Key decisions that made this work:

Partitioning by migration batch. Each batch of studies was a separate partition. This kept individual partitions manageable and allowed us to drop completed partitions cleanly.
COPY instead of INSERT. For bulk data loading, COPY is orders of magnitude faster than individual INSERT statements.
Deferred indexing. Drop indexes before bulk loads, reload, then recreate indexes. The total time is dramatically less than maintaining indexes during the load.
Read replicas for reporting. Production queries ran against the primary. Reporting and monitoring queries ran against a streaming replica. This kept write performance consistent.

Operational Wisdom

A few things I've learned the hard way:

Test your backups by restoring them. A backup you've never restored is a backup that might not work. Schedule regular restore tests.

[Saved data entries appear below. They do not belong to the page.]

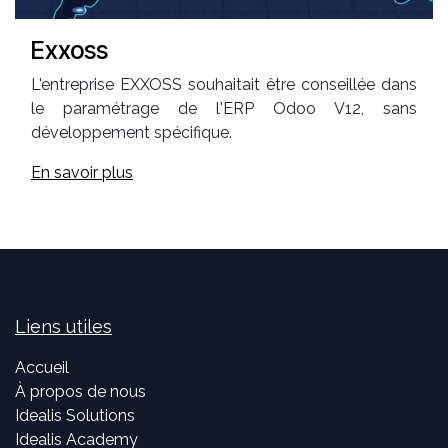
Exxoss
L'entreprise EXXOSS souhaitait être conseillée dans
le paramétrage de l'ERP Odoo V12, sans
développement spécifique.
En savoir plus
Liens utiles
Accueil
À propos de nous
Idealis Solutions
Idealis Academy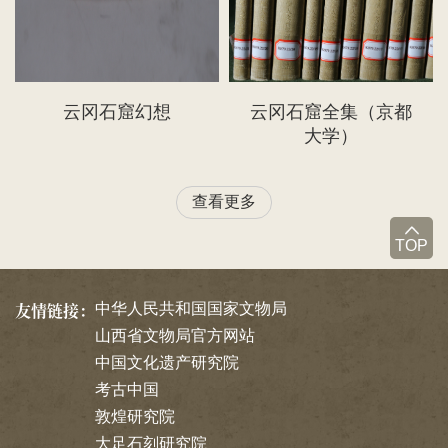
云冈石窟幻想
云冈石窟全集（京都
大学）
查看更多
TOP
友情链接：
中华人民共和国国家文物局
山西省文物局官方网站
中国文化遗产研究院
考古中国
敦煌研究院
大足石刻研究院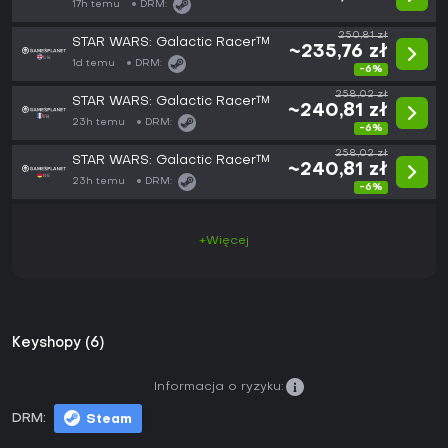
17h temu
DRM:
250,81 zł
STAR WARS: Galactic Racer™
~235,76 zł
1d temu
DRM:
-6%
258,02 zł
STAR WARS: Galactic Racer™
~240,81 zł
23h temu
DRM:
-6%
258,02 zł
STAR WARS: Galactic Racer™
~240,81 zł
23h temu
DRM:
-6%
+Więcej
Keyshopy (6)
Informacja o ryzyku:
DRM:
Steam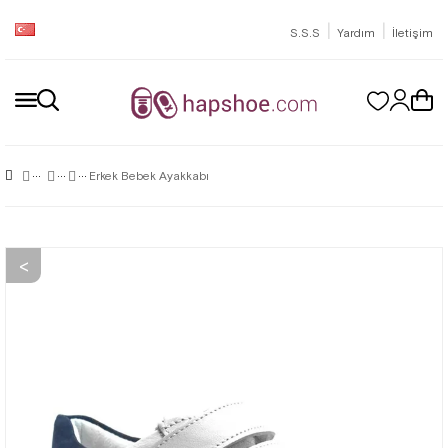
|
|
S.S.S
Yardım
İletişim
Erkek Bebek Ayakkabı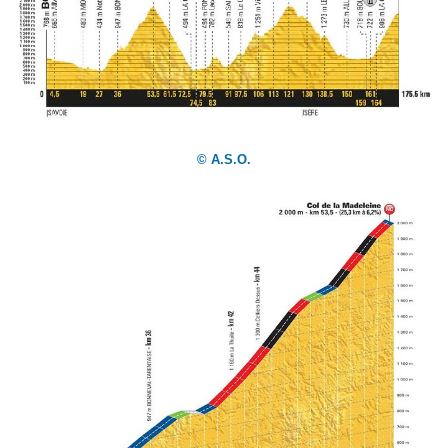
© A.S.O.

Log slow queries. Set log_min_duration_statement to capture queries above a threshold. Review them weekly. This is how you find performance regressions before users notice.

Upgrade regularly. Each major PostgreSQL release brings meaningful performance improvements. Don't run a version that's three releases behind because upgrading feels risky. The risk of not upgrading is worse.

PostgreSQL is an extraordinary database. But like any powerful tool, it rewards expertise and punishes neglect. Invest in understanding it deeply, and it will serve you well at any scale.